In fact, it’s probably better not to get it in all the details.  It will add more dimension to have some of that original dark wood showing through.  After that coat was dry, I took a dry brush and lightly covered it with Annie Sloan’s Chalk Paint in Coco.  Make sure your brush stays dry.  If you get too much paint on your bristles, wipe it across a paper towel or an old t-shirt to get the excess off.

Again, you are not looking to do a solid coat in Coco <or whatever accent color you choose>.  You are just going over the details to highlight and add dimension to your piece of furniture.   Just dry brush it on so you get something a little closer to this.

In this next picture, you are able to see where the chair started and where we are now.

It was still a little too “clean” and light for me.  So, I took some 80 grit sandpaper to the edges and parts of the frame to “chipify” it all up.

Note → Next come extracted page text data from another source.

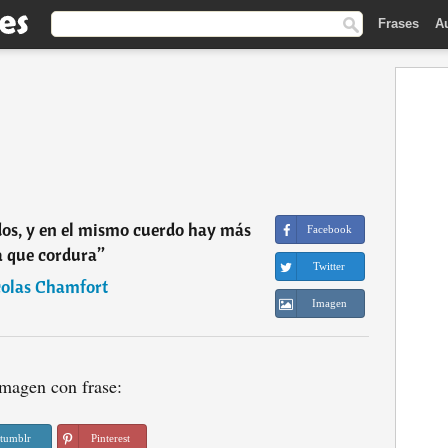
Frases
A
os, y en el mismo cuerdo hay más
Facebook
a que cordura
”
Twitter
olas Chamfort
Imagen
magen con frase:
tumblr
Pinterest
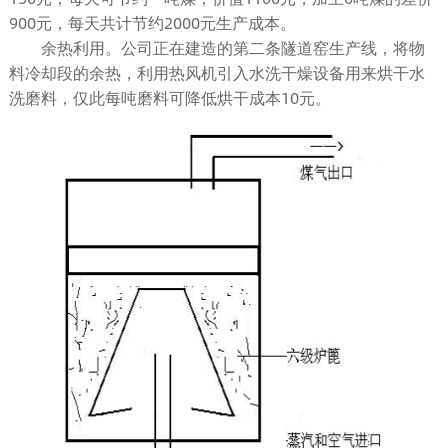
900元，每天共计节约2000元生产成本。
余热利用。公司正在建造的第二条隧道窑生产线，将物
料冷却段的余热，利用热风机引入水洗干燥设备用来烘干水
洗磨料，仅此每吨磨料可降低烘干成本10元。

At this point you can dust it off and top it with a layer of clear wax, but I still wasn’t satisfied with the look of this chair.  I wanted to use some dark wax to help age it up a bit.  So, I first did a coat of Annie Sloan’s Clear soft wax.  BIG TIP to remember when using dark wax: never put the dark wax directly on your paint.  It WILL stain it and you will be so mad at yourself.  Just remember, if you wan to use the dark wax, ALWAYS do a layer of the clear soft wax first.  That way, there is a barrier between the paint and your dark wax.  Make sense?  Good.  Working in sections, I put the layer of clear wax on, then immediately (no drying time in between) went in and applied my dark wax with a separate brush.  After you have covered the small section, go back with a old cut up t-shirt and wipe the dark wax away.  It will remain in all the nooks and crannies and age your piece of furniture.  It’s amazing…you’ll freak out.  😉

The above picture was taken right after the dark wax application.  Play around with the dark wax.  If you get it looking too dark, go back with your clear wax (with your clear wax brush) and remove some of the dark.  If it’s too light, leave the dark wax on longer before you wipe it away with your old t-shirt.  You cannot mess it up.

Once you are happy with the look, do one last application of the clear wax making sure to wipe away any excess with cheesecloth or an old t-shirt.  You will have a nasty mess if you go overboard with the wax…trust me.  I have learned from experience.  Let the chair frames cure for a couple of days and then you are good to go!

If you are wanting to give chalk paint a go, start with a chair.  Don’t be afraid…just go for it. Playing around with these paints is the way to learn and almost every mistake can be fixed.  If you end up hating it, just paint again directly over the wax.  I have a sofa table that I just cannot get right.  I have already painted it twice and I’m trying to live with it before I attempt  to give it a go for the third time.